- 作業課題 1
分析対象テキストのうち、「よくわかる人間関係の切れ目の数々」で始まり「り、予想されるよりも手堅い。」までの部分を、「解散理由」を「解散経緯」に入れ替えて示してください。

- 分析対象テキスト
29Lib 分館

図書館・情報学関連の雑記、読書ノート、音楽ノート、日常生活の愚痴など。

よくわかる人間関係の切れ目の数々

2016-12-31 20:45:51 | 読書ノート
速水健朗, 円堂都司昭, 栗原裕一郎, 大山くまお, 成松哲『バンド臨終図巻:ビートルズからSMAPまで』文春文庫, 文藝春秋, 2016.

  洋楽邦楽問わず大衆音楽領域のグループやデュオの解散理由についてのアンソロジー。オリジナルは河出書房社から2010年に刊行されている。この文庫版では加筆およびSMAPなど項の追加とがなされ、一方でオリジナルにはあったコラムが削られている。中身は、各執筆者による憶測交じりのエッセイ的な内容かと思いきや、報道記事やインタビュー記事をきちんと検証しての論述であり、予想されるよりも手堅い。

- データ抜粋
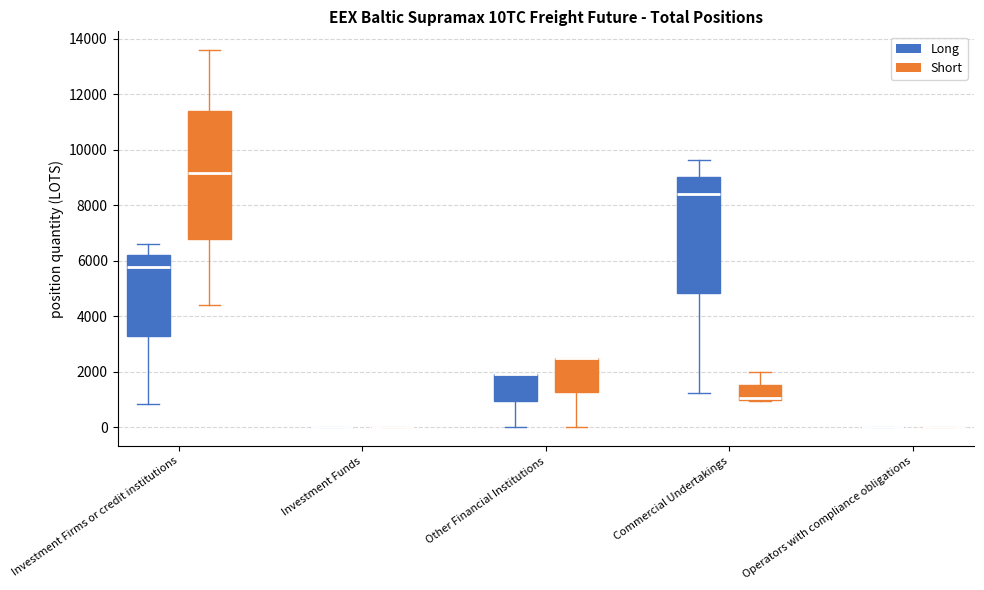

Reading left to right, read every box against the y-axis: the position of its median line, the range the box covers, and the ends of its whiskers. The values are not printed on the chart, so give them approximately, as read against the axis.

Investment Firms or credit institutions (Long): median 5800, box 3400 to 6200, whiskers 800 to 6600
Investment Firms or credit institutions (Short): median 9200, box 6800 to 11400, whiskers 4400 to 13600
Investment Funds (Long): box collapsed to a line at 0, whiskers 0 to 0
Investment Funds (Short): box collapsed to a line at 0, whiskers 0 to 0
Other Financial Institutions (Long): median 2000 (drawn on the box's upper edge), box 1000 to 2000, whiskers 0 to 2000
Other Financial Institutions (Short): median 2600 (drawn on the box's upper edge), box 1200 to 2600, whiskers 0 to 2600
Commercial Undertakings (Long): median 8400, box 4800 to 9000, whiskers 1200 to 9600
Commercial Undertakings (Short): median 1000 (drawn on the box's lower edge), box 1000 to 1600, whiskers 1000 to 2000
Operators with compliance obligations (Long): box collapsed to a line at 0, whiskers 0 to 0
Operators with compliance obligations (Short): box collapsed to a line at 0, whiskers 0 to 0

- 作業課題 2
データ抜粋のエントリのうち、「Investment Firms or credit institutions (Long): median」を含む行から始まり「Other Financial Institutions (Long): median」を含む行までを、空行を除いて「番号」と「行」の2列からなるMarkdownの表に入れてください。

- 演習出力 1
よくわかる人間関係の切れ目の数々

2016-12-31 20:45:51 | 読書ノート
速水健朗, 円堂都司昭, 栗原裕一郎, 大山くまお, 成松哲『バンド臨終図巻:ビートルズからSMAPまで』文春文庫, 文藝春秋, 2016.

  洋楽邦楽問わず大衆音楽領域のグループやデュオの解散経緯についてのアンソロジー。オリジナルは河出書房社から2010年に刊行されている。この文庫版では加筆およびSMAPなど項の追加とがなされ、一方でオリジナルにはあったコラムが削られている。中身は、各執筆者による憶測交じりのエッセイ的な内容かと思いきや、報道記事やインタビュー記事をきちんと検証しての論述であり、予想されるよりも手堅い。

- 演習出力 2
| 番号 | 行 |
|---|---|
| 1 | Investment Firms or credit institutions (Long): median 5800, box 3400 to 6200, whiskers 800 to 6600 |
| 2 | Investment Firms or credit institutions (Short): median 9200, box 6800 to 11400, whiskers 4400 to 13600 |
| 3 | Investment Funds (Long): box collapsed to a line at 0, whiskers 0 to 0 |
| 4 | Investment Funds (Short): box collapsed to a line at 0, whiskers 0 to 0 |
| 5 | Other Financial Institutions (Long): median 2000 (drawn on the box's upper edge), box 1000 to 2000, whiskers 0 to 2000 |